What the task asks -> Output the lines below exactly, starting with the first line and going on through the line with "12: (396, 80)", and leave the pictures out of your answer.

Stored data entries
↓

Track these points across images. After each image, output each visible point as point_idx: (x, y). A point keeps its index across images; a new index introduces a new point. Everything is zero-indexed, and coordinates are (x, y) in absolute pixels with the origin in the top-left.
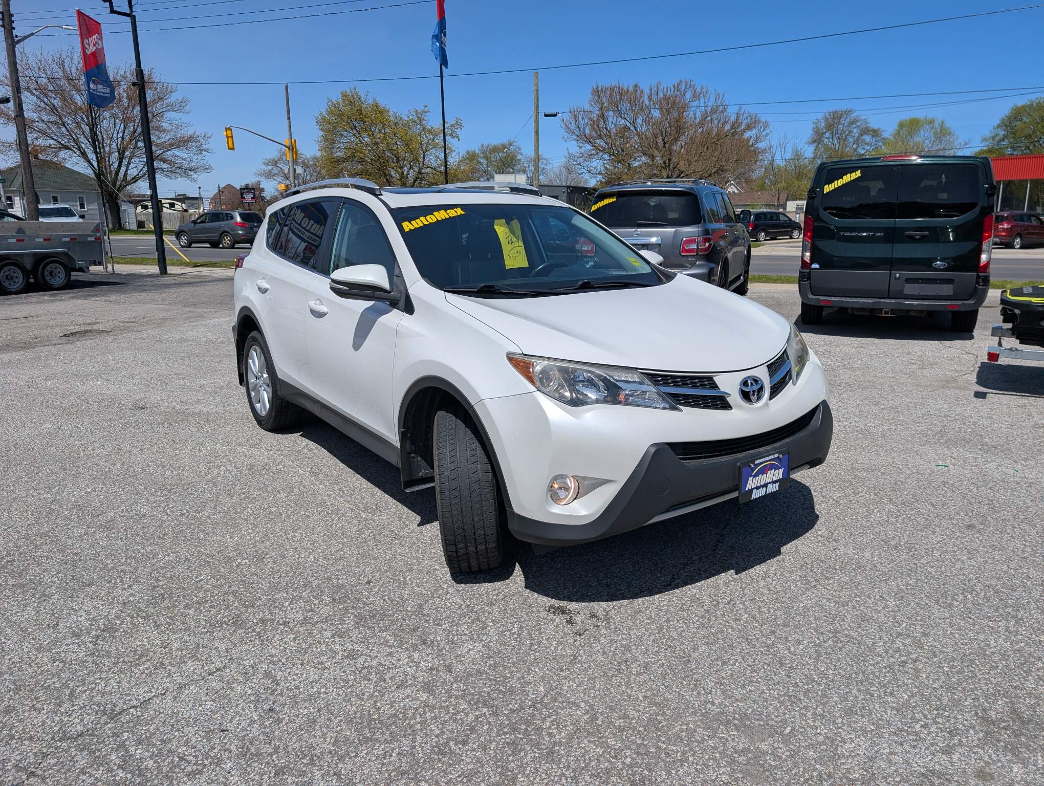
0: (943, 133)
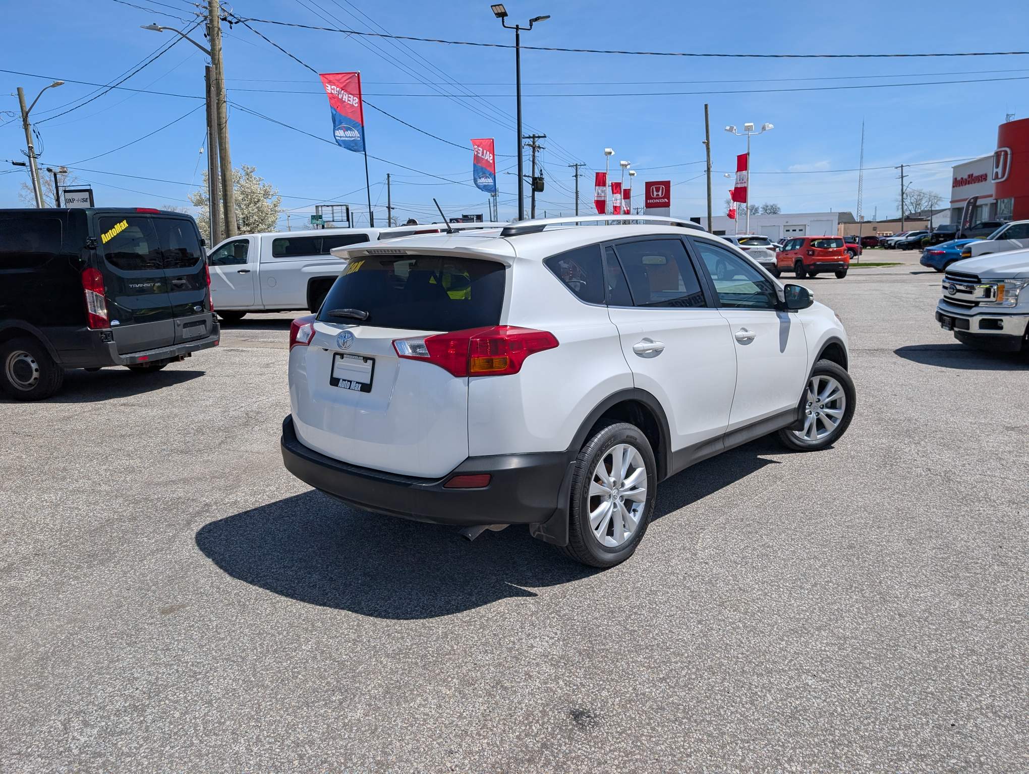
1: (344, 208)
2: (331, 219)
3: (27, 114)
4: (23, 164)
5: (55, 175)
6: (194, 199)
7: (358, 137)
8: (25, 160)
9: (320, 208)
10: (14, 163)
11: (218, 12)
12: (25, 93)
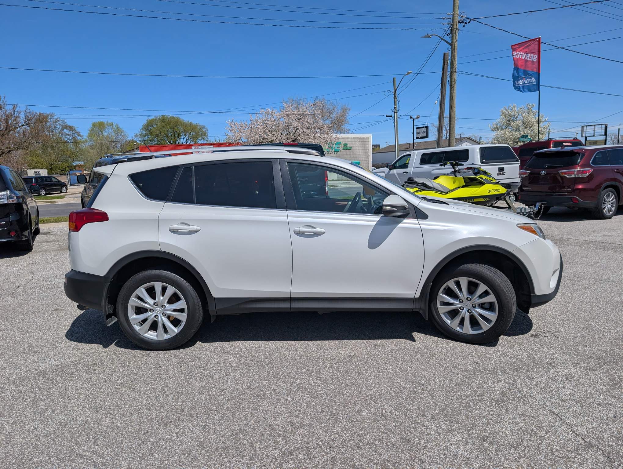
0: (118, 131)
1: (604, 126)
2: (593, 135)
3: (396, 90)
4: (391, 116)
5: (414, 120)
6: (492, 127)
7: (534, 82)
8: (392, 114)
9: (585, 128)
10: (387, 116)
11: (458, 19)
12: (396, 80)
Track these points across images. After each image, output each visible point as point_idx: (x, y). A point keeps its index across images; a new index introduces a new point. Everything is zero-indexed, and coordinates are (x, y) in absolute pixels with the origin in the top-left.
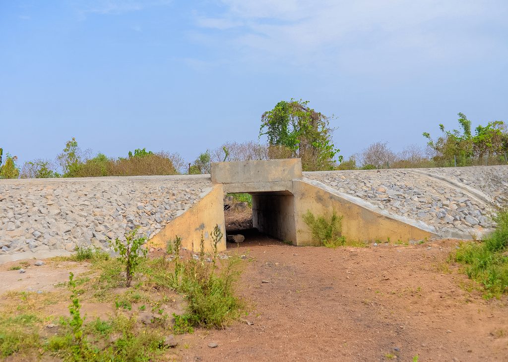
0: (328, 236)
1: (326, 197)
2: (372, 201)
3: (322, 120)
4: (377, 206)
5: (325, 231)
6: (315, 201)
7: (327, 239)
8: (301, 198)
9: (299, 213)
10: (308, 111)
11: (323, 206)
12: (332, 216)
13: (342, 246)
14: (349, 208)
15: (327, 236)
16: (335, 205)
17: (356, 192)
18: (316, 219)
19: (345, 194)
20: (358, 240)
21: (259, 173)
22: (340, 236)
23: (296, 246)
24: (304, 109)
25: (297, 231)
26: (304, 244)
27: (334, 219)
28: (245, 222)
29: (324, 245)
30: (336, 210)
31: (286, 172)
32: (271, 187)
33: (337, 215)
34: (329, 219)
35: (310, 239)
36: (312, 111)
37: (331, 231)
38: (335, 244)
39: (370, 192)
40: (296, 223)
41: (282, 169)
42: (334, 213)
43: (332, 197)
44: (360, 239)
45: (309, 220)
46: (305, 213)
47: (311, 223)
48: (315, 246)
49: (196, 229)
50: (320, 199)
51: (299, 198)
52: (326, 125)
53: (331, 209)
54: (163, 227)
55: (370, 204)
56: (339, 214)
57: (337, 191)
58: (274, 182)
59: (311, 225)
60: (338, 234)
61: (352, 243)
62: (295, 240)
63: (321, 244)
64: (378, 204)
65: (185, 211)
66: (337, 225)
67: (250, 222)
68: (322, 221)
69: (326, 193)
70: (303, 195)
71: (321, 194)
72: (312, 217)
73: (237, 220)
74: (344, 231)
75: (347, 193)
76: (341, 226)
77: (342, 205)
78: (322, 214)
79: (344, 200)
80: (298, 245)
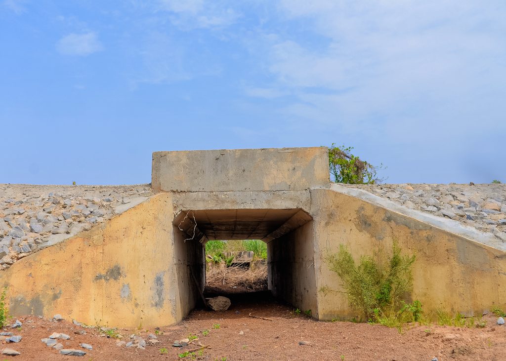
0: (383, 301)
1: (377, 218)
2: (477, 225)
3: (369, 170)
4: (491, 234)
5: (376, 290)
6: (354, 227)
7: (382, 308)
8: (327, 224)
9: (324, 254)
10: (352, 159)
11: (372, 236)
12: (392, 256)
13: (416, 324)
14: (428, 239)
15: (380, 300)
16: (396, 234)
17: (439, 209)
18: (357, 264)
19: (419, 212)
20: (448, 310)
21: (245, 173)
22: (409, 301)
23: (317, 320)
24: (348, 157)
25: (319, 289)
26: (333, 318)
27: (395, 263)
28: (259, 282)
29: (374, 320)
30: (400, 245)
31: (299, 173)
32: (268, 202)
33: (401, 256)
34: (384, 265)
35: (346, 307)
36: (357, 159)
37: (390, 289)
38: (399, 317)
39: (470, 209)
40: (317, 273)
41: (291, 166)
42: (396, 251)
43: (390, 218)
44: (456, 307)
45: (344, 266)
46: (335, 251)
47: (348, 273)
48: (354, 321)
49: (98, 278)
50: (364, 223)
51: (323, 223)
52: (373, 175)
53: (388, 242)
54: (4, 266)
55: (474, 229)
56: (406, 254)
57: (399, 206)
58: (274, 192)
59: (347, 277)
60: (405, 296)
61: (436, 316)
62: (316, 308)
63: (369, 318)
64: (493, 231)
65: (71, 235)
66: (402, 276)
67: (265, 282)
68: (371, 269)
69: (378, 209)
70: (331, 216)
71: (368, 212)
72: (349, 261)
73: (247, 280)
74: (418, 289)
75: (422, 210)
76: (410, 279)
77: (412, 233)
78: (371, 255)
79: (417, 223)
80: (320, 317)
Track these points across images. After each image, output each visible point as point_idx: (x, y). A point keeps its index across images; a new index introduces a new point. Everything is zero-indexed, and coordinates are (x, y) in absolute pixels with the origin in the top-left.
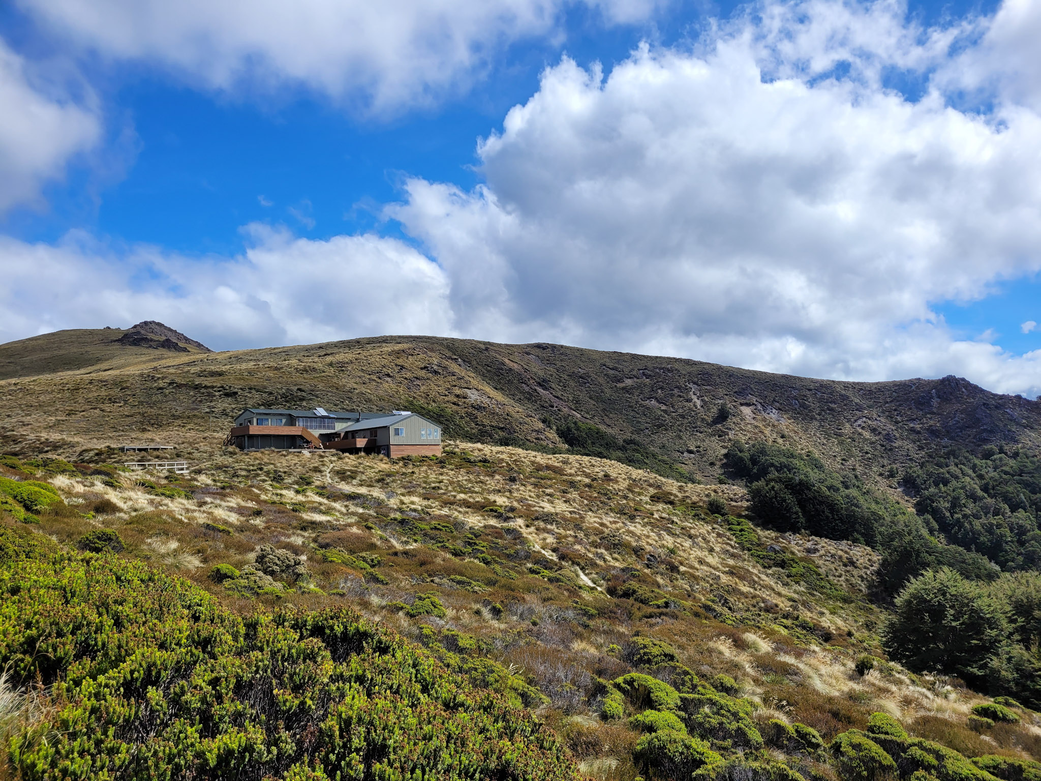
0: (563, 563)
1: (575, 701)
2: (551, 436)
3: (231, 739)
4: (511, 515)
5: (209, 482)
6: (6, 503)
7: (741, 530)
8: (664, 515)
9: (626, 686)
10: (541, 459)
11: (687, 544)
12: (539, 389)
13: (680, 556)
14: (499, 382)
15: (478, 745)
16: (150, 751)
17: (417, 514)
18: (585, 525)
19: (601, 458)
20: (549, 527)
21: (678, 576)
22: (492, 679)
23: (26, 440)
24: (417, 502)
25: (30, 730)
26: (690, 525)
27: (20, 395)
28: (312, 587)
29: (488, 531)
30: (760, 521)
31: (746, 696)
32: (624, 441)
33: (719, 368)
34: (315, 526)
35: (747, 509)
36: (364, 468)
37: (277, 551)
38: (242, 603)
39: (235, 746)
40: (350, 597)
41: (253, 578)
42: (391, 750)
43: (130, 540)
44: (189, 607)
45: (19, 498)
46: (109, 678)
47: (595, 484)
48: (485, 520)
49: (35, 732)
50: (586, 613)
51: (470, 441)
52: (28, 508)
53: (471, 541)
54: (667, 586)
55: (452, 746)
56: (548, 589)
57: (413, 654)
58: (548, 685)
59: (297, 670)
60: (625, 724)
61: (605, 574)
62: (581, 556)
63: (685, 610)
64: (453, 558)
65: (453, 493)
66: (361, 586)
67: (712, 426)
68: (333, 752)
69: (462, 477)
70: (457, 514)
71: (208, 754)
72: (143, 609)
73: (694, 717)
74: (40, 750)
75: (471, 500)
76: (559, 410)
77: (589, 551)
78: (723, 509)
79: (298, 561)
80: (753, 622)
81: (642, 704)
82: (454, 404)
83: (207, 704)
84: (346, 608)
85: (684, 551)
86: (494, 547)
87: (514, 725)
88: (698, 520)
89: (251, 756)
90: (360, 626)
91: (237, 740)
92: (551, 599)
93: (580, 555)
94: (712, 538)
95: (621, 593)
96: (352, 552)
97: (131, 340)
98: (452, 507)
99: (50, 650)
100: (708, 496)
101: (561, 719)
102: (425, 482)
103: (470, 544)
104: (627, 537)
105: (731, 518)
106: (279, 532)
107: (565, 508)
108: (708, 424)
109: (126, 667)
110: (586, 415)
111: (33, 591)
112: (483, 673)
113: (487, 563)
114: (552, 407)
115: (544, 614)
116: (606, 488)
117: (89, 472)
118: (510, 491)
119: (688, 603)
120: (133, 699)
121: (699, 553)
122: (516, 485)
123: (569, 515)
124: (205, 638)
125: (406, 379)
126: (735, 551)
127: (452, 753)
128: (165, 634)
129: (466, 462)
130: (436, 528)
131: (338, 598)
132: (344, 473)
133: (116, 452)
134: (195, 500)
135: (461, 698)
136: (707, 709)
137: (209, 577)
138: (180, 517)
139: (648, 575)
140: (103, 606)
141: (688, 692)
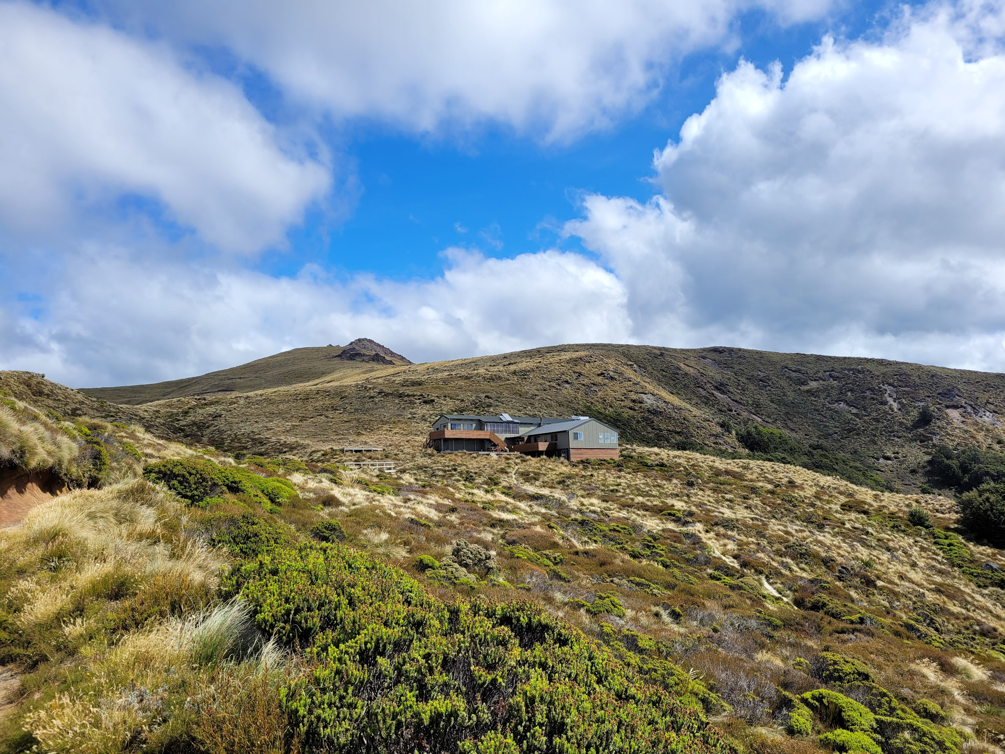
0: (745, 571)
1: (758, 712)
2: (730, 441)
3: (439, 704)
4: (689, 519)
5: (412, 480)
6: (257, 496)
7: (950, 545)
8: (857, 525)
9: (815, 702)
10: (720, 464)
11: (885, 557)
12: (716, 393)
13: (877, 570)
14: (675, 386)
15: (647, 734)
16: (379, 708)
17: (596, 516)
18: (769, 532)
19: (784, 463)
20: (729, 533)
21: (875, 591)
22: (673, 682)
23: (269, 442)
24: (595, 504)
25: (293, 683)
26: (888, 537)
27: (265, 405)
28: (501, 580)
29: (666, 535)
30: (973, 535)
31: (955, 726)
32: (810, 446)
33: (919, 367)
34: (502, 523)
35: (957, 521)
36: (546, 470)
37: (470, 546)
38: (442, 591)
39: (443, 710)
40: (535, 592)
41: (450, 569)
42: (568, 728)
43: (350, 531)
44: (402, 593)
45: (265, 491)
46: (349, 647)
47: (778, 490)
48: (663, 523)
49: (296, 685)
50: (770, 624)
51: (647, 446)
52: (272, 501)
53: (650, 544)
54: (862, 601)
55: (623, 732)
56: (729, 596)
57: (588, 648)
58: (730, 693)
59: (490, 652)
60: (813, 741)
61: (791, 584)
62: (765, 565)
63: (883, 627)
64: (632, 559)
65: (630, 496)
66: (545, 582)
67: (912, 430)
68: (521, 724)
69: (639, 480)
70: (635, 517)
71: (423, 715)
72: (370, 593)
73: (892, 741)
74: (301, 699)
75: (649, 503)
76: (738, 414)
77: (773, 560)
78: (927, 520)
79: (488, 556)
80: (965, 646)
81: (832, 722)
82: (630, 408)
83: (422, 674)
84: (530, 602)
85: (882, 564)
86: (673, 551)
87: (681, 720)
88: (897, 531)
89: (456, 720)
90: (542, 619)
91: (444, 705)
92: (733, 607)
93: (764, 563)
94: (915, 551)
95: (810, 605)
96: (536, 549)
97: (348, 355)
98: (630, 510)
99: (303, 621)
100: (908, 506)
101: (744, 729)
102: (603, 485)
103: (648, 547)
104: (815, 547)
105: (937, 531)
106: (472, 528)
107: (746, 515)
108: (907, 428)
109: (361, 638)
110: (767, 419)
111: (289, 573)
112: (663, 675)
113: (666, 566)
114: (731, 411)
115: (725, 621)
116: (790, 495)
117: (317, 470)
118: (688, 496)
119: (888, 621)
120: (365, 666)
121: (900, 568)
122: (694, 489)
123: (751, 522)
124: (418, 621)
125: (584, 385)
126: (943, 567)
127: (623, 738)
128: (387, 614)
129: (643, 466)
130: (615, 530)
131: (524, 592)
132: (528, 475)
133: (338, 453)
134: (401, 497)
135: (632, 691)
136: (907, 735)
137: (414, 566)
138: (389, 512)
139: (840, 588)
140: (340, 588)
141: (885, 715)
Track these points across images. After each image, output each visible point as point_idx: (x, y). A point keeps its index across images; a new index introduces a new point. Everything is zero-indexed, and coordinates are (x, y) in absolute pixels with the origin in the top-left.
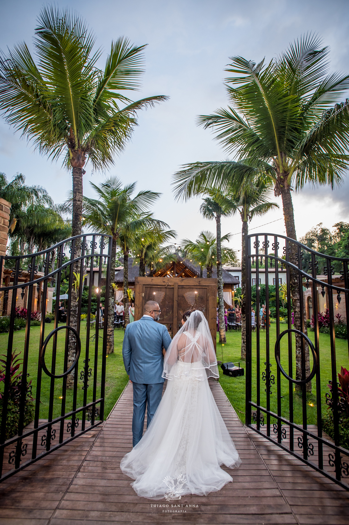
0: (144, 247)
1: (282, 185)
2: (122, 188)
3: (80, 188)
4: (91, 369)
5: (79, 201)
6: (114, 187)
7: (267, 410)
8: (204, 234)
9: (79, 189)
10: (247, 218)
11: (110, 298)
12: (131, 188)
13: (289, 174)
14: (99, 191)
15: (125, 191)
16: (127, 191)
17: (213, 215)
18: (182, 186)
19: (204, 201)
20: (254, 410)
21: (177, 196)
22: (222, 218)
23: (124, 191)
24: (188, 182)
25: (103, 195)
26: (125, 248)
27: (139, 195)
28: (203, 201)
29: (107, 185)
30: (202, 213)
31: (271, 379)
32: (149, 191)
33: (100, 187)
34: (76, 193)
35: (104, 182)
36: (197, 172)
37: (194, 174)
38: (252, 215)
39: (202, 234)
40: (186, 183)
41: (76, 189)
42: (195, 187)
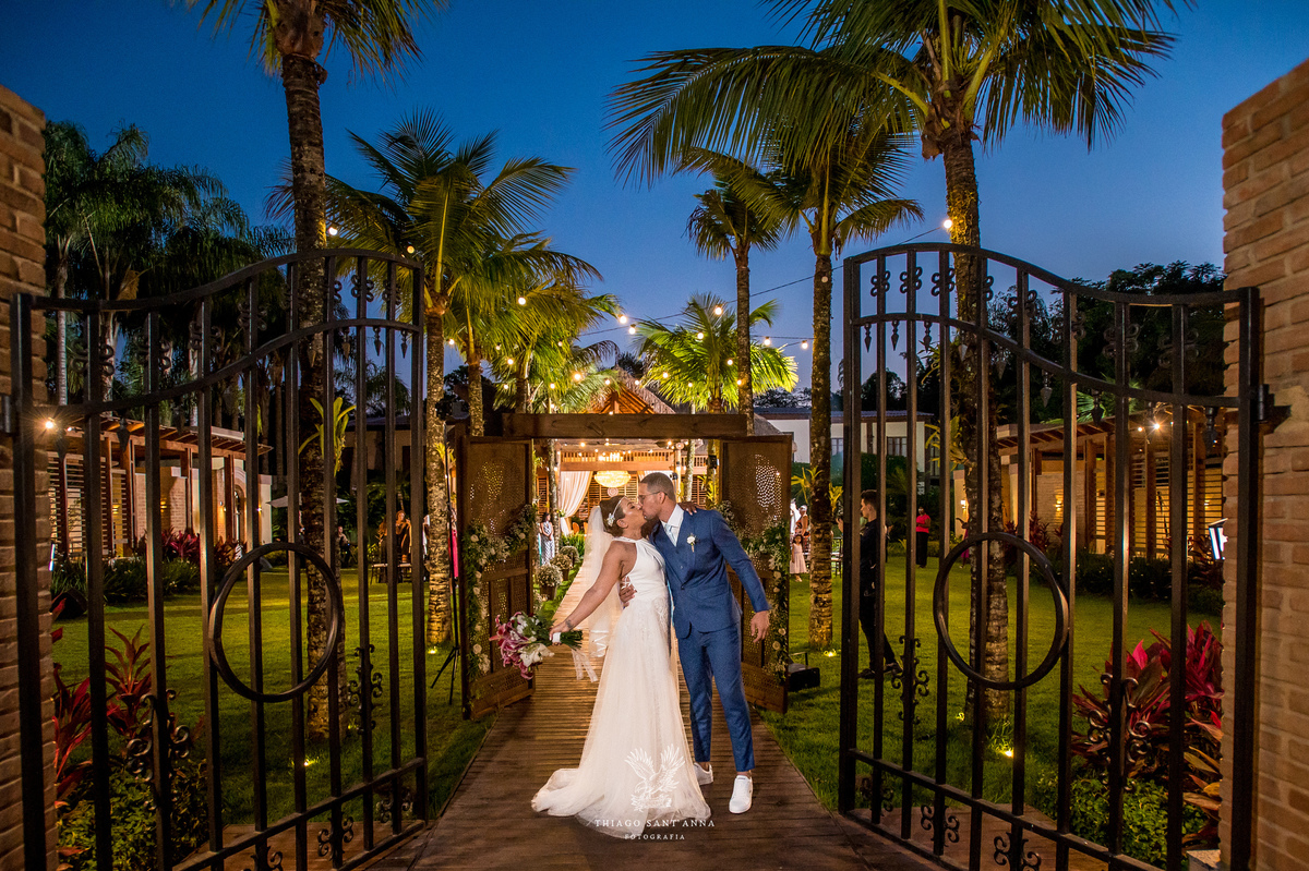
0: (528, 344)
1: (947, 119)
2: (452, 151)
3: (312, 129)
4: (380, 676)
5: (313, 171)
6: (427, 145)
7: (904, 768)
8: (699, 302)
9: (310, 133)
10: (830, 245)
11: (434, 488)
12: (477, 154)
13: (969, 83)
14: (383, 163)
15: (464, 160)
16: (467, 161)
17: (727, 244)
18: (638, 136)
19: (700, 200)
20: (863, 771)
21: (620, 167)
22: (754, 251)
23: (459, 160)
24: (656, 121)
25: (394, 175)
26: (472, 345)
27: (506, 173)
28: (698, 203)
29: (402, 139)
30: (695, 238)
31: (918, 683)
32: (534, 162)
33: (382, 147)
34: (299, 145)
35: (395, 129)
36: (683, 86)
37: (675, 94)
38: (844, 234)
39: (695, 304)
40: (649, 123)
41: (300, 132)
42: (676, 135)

↑

Task output ->
Track these points across images. After each image, output each visible point as point_idx: (x, y). A point keeps its index across images; a new index introduces a new point. Everything is zero-indexed, and coordinates are (x, y) in absolute pixels with the origin in the top-left.
0: (943, 133)
1: (344, 208)
2: (331, 219)
3: (27, 114)
4: (23, 164)
5: (55, 175)
6: (194, 199)
7: (358, 137)
8: (25, 160)
9: (320, 208)
10: (14, 163)
11: (218, 12)
12: (25, 93)
0: (118, 131)
1: (604, 126)
2: (593, 135)
3: (396, 90)
4: (391, 116)
5: (414, 120)
6: (492, 127)
7: (534, 82)
8: (392, 114)
9: (585, 128)
10: (387, 116)
11: (458, 19)
12: (396, 80)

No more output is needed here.